Der angesprochene Organwalter hat damit im Sinn des § 7 Abs. 1 Z. 4 AVG an der Erlassung des angefochtenen Bescheides mitgewirkt und hätte sich daher der Ausübung seines Amtes als Amtssachverständiger während des Berufungsverfahrens zu enthalten gehabt (vgl. die hg. Erkenntnisse vom , Zl. 2009/05/0239, vom , Zl. 2009/05/0218, vom , Zl. 2009/05/0270, und vom selben Tag, Zl. 2009/05/0233, auf die gemäß § 43 Abs. 2 2. Satz VwGG verwiesen wird).

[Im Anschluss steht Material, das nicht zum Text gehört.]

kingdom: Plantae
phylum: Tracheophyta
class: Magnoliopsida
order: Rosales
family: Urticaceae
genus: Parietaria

Wenn die belangte Behörde dennoch ihre Entscheidung auf ein solcherart unzweifelhaft befangenes Organ stützte, verkannte sie die Rechtslage. Der Umstand, dass die belangte Behörde den angefochtenen Bescheid auch auf die - zu Einwendungen der beschwerdeführenden Parteien vom gegen die gutachterliche Stellungnahme vom 23. Jänner d.J. - abgegebene sachverständige Stellungnahme vom stützte (die von einem anderen Organwalter gezeichnet wurde und die von den Beschwerdeführern wiederum mit Schreiben vom kritisiert wurde), vermag am Vorgesagten nichts zu ändern, zumal - wie die wiedergegebene Begründungspassage zeigt - die Entscheidung der belangten Behörde sich maßgeblich auf die genannte gutachterliche Stellungnahme des bautechnischen Amtssachverständigen vom stützt.

Der angefochtene Bescheid war daher in einem gemäß § 12 Abs. 1 Z. 2 VwGG gebildeten Senat gemäß § 42 Abs. 2 Z. 1 VwGG wegen Rechtswidrigkeit seines Inhaltes aufzuheben, ohne dass es erforderlich gewesen wäre, auf das weitere Vorbringen der Beschwerde einzugehen.

Der Spruch über den Aufwandersatz gründet auf §§ 47 ff VwGG iVm der VwGH-Aufwandersatzverordnung 2008. Das Mehrbegehren war abzuweisen, weil im pauschalierten Ersatzbetrag für den Schriftsatzaufwand Umsatzsteuer bereits enthalten ist.